His vignettes can be raw, primal, ugly. There’s the bitter brigadier who realizes his men are being sacrificed so others can escape and get the kudos; the 18-year-old private who bayonets a German in the groin (“I felt sick…I was not sane”); the lieutenant who shoots a panic-stricken soldier in the back, then calmly tells his platoon he wants only fighting men to return with him to England.

Even a defeat like Dunkirk, though, had its share of comic moments, such as the officer from a sunken destroyer who says his will to keep swimming was sustained by “picturing my wife’s small but beautiful backside.”

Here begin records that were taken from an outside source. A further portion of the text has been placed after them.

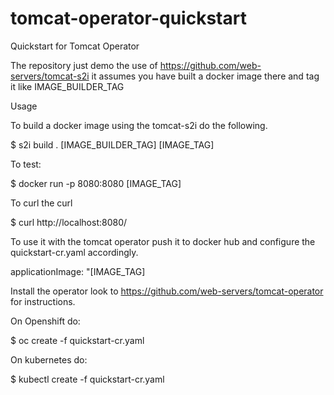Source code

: # tomcat-operator-quickstart
Quickstart for Tomcat Operator

The repository just demo the use of https://github.com/web-servers/tomcat-s2i it assumes you have built a docker image there and tag it like IMAGE_BUILDER_TAG

Usage

To build a docker image using the tomcat-s2i do the following.

$ s2i build . [IMAGE_BUILDER_TAG] [IMAGE_TAG]

To test:

$ docker run -p 8080:8080 [IMAGE_TAG]

To curl the curl

$ curl http://localhost:8080/

To use it with the tomcat operator push it to docker hub and configure the quickstart-cr.yaml accordingly.

applicationImage: "[IMAGE_TAG]

Install the operator look to https://github.com/web-servers/tomcat-operator for instructions.

On Openshift do:

$ oc create -f quickstart-cr.yaml

On kubernetes do:

$ kubectl create -f quickstart-cr.yaml
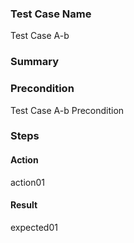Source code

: ### Test Case Name
Test Case A-b

### Summary


### Precondition
Test Case A-b Precondition

### Steps

#### Action
action01

#### Result
expected01
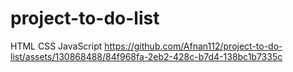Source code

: ﻿# project-to-do-list
  HTML
  CSS
  JavaScript
https://github.com/Afnan112/project-to-do-list/assets/130868488/84f968fa-2eb2-428c-b7d4-138bc1b7335c

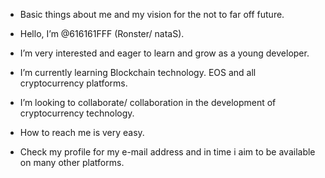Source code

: -  Basic things about me and my vision for the not to far off future.

-  Hello, I’m @616161FFF (Ronster/ nataS).

-  I’m very interested  and eager to learn and grow as a young developer.

-  I’m currently learning Blockchain technology. EOS and all cryptocurrency platforms.

-  I’m looking to collaborate/ collaboration in the development of cryptocurrency technology.

-  How to reach me is very easy.
-  Check my profile for my e-mail address and in time i aim to be available on many other platforms.

<!---
616161FFF/616161FFF is a ✨ special ✨ repository because its `README.md` (this file) appears on your GitHub profile.
You can click the Preview link to take a look at your changes.
--->
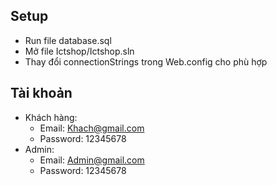 ## Setup
- Run file database.sql
- Mở file Ictshop/Ictshop.sln
- Thay đổi connectionStrings trong Web.config cho phù hợp

## Tài khoản
- Khách hàng: 
	+ Email: Khach@gmail.com 
	+ Password: 12345678
- Admin:
	+ Email: Admin@gmail.com
	+ Password: 12345678
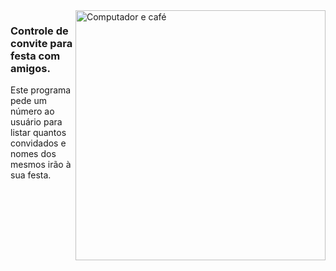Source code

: <img src="https://raw.githubusercontent.com/MicaelliMedeiros/micaellimedeiros/master/image/computer-illustration.png" min-width="400px" max-width="400px" width="400px" align="right" alt="Computador e café">

### Controle de convite para festa com amigos.

Este programa pede um número ao usuário para listar quantos convidados e nomes dos mesmos irão à sua festa.
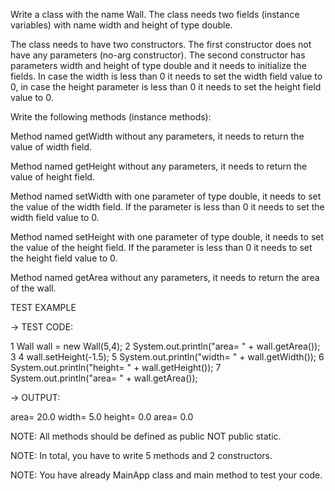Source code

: Write a class with the name Wall. The class needs two fields (instance variables) with name width and height of type double.

The class needs to have two constructors. The first constructor does not have any parameters (no-arg constructor). The second constructor has parameters width and height of type double and it needs to initialize the fields. In case the width is less than 0 it needs to set the width field value to 0, in case the height parameter is less than 0 it needs to set the height field value to 0.

Write the following methods (instance methods):

Method named getWidth without any parameters, it needs to return the value of width field.

Method named getHeight without any parameters, it needs to return the value of height field.

Method named setWidth with one parameter of type double, it needs to set the value of the width field. If the parameter is less than 0 it needs to set the width field value to 0.

Method named setHeight with one parameter of type double, it needs to set the value of the height field. If the parameter is less than 0 it needs to set the height field value to 0.

Method named getArea without any parameters, it needs to return the area of the wall.

TEST EXAMPLE

→ TEST CODE:

1 Wall wall = new Wall(5,4); 2 System.out.println("area= " + wall.getArea()); 3 4 wall.setHeight(-1.5); 5 System.out.println("width= " + wall.getWidth()); 6 System.out.println("height= " + wall.getHeight()); 7 System.out.println("area= " + wall.getArea());

→ OUTPUT:

area= 20.0 width= 5.0 height= 0.0 area= 0.0

NOTE: All methods should be defined as public NOT public static.

NOTE: In total, you have to write 5 methods and 2 constructors.

NOTE: You have already MainApp class and main method to test your code.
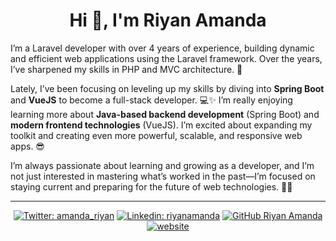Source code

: <h1 align="center">Hi 👋, I'm Riyan Amanda</h1>

I’m a Laravel developer with over 4 years of experience, building dynamic and efficient web applications using the Laravel framework. Over the years, I’ve sharpened my skills in PHP and MVC architecture. 🚀

Lately, I’ve been focusing on leveling up my skills by diving into **Spring Boot** and **VueJS** to become a full-stack developer. 💻✨ I’m really enjoying learning more about **Java-based backend development** (Spring Boot) and **modern frontend technologies** (VueJS). I’m excited about expanding my toolkit and creating even more powerful, scalable, and responsive web apps. 😎

I’m always passionate about learning and growing as a developer, and I’m not just interested in mastering what’s worked in the past—I’m focused on staying current and preparing for the future of web technologies. 🌱🔥

---


<div align="center">
  
[![Twitter: amanda_riyan](https://img.shields.io/twitter/follow/amanda_riyan?style=social)](https://twitter.com/amanda_riyan)
[![Linkedin: riyanamanda](https://img.shields.io/badge/riyan-amanda-blue?style=flat-square&logo=Linkedin&logoColor=white&link=https://www.linkedin.com/in/riyan-amanda/)](https://www.linkedin.com/in/riyan-amanda/)
[![GitHub Riyan Amanda](https://img.shields.io/github/followers/riyanamanda?label=follow&style=social)](https://github.com/riyanamanda)
[![website](https://img.shields.io/badge/Website-46a2f1.svg?&style=flat-square&logo=Google-Chrome&logoColor=white&link=https://riyanamanda.vercel.app/)](https://riyanamanda.vercel.app/)

</div>

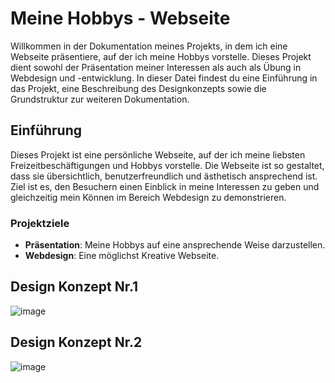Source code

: # Meine Hobbys - Webseite

Willkommen in der Dokumentation meines Projekts, in dem ich eine Webseite präsentiere, auf der ich meine Hobbys vorstelle. Dieses Projekt dient sowohl der Präsentation meiner Interessen als auch als Übung in Webdesign und -entwicklung. In dieser Datei findest du eine Einführung in das Projekt, eine Beschreibung des Designkonzepts sowie die Grundstruktur zur weiteren Dokumentation.

## Einführung

Dieses Projekt ist eine persönliche Webseite, auf der ich meine liebsten Freizeitbeschäftigungen und Hobbys vorstelle. Die Webseite ist so gestaltet, dass sie übersichtlich, benutzerfreundlich und ästhetisch ansprechend ist. Ziel ist es, den Besuchern einen Einblick in meine Interessen zu geben und gleichzeitig mein Können im Bereich Webdesign zu demonstrieren.

### Projektziele
- **Präsentation**: Meine Hobbys auf eine ansprechende Weise darzustellen.
- **Webdesign**: Eine möglichst Kreative Webseite.

## Design Konzept Nr.1

![image](https://github.com/user-attachments/assets/12eeece5-4975-4c2b-bd07-3f42ef892382)

## Design Konzept Nr.2
![image](https://github.com/user-attachments/assets/0eb26f49-104c-4a5b-a2ac-18df0ed93d82)
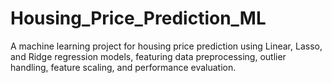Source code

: # Housing_Price_Prediction_ML
A machine learning project for housing price prediction using Linear, Lasso, and Ridge regression models, featuring data preprocessing, outlier handling, feature scaling, and performance evaluation.
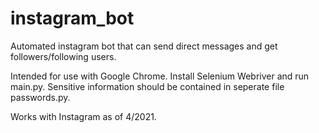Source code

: # instagram_bot
Automated instagram bot that can send direct messages and get followers/following users.

Intended for use with Google Chrome. Install Selenium Webriver and run main.py. 
Sensitive information should be contained in seperate file passwords.py.

Works with Instagram as of 4/2021.

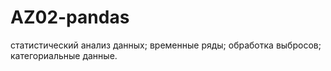 # AZ02-pandas
 статистический анализ данных; временные ряды; обработка выбросов; категориальные данные.
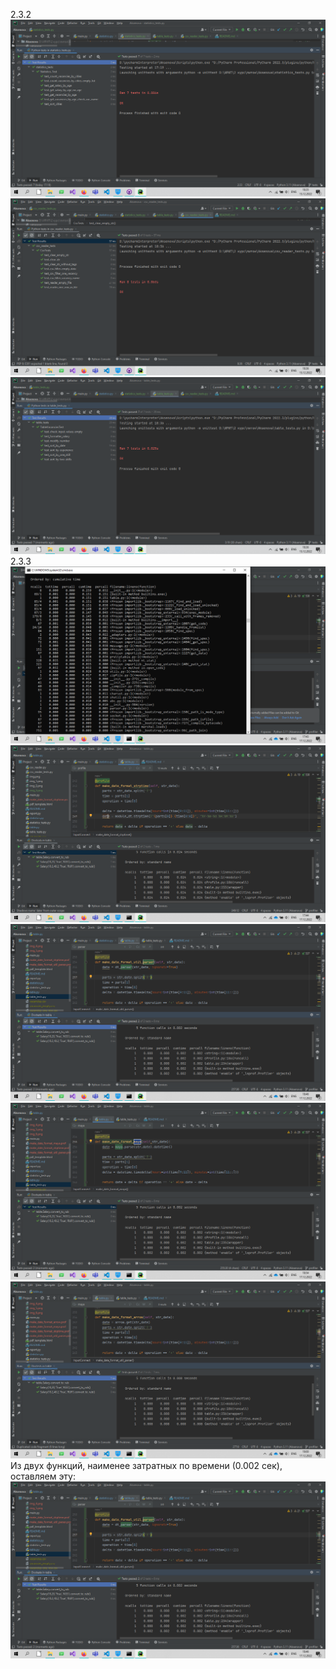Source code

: 2.3.2
![first test file](img.png "tests1")
![img_1.png](img_1.png)
![img_2.png](img_2.png)
2.3.3
![img_3.png](img_3.png)
![img_4.png](img_4.png "time 0.024 sec")
![img_5.png](img_5.png "time 0.002 sec")
![img_6.png](img_6.png "time 0.002 sec")
![img_7.png](img_7.png "time 0.008 sec")
Из двух функций, наименее затратных по времени (0.002 сек),
оставляем эту:
![img_5.png](img_5.png)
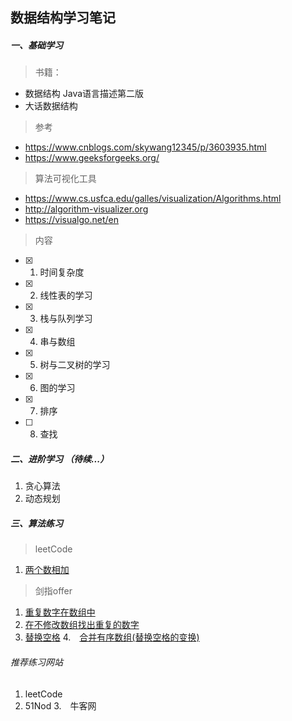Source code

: ## 数据结构学习笔记

##### 一、基础学习
> 书籍：
- 数据结构 Java语言描述第二版
- 大话数据结构
> 参考
- https://www.cnblogs.com/skywang12345/p/3603935.html
- https://www.geeksforgeeks.org/
> 算法可视化工具
- https://www.cs.usfca.edu/galles/visualization/Algorithms.html
- http://algorithm-visualizer.org 
- https://visualgo.net/en
> 内容
- [x] 1. 时间复杂度
- [x] 2. 线性表的学习
- [x] 3. 栈与队列学习
- [x] 4. 串与数组
- [x] 5. 树与二叉树的学习
- [x] 6. 图的学习
- [x] 7. 排序
- [ ] 8. 查找

##### 二、进阶学习 （待续...）
1. 贪心算法
2. 动态规划

##### 三、算法练习

> leetCode
1.  [两个数相加](./src/main/java/org/hdj/AlgorithmPractice/Practice/TwoSum.java)


> 剑指offer

1. [重复数字在数组中](./src/main/java/org/hdj/AlgorithmPractice/SwordOffer/DuplicationInArray.java)
2. [在不修改数组找出重复的数字](./src/main/java/org/hdj/AlgorithmPractice/SwordOffer/DuplicationInArrayNotEdit.java)
3. [替换空格](./src/main/java/org/hdj/AlgorithmPractice/SwordOffer/ReplaceBlank.java)
4.　[合并有序数组(替换空格的变换)](./src/main/java/org/hdj/AlgorithmPractice/SwordOffer/MergeSortArray.java)

###### 推荐练习网站
1. leetCode 
2. 51Nod
3.　牛客网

However evocative, a book dominated by vignettes is clearly not meant as an academic analysis, but Dunkirk powerfully if indirectly raises significant operational issues. Britain’s lack of an effective frontline antitank weapon in 1940 gave German armor near-dominance against infantry. The concentration of antitank guns and heavy machine guns above battalion levels, combined with the large sectors that units had to hold during the retreat, too often forced the infantry to rely on rifles and Bren guns. And since British rifle companies usually had less than 100 men, relatively few casualties drastically reduced each unit’s impact.

As for command-and-control issues, the vaunted British regimental system often generated misunderstanding and outright friction among battalions that did not share a common link. Sebag-Montefiore suggests that the British Expeditionary Force at lower levels did not manifest the everyday professionalism of its 1914 predecessor: Colonels and captains were unable to adapt to the unfamiliar—which the Germans capitalized on.

These shortcomings were well within the British army’s power to address between the wars. From that perspective, Dunkirk supports the argument that the officers and men of the British Expeditionary Force paid in blood for entrenched thinking. Past El Alamein, even past D-Day, the Brits were still paying for it.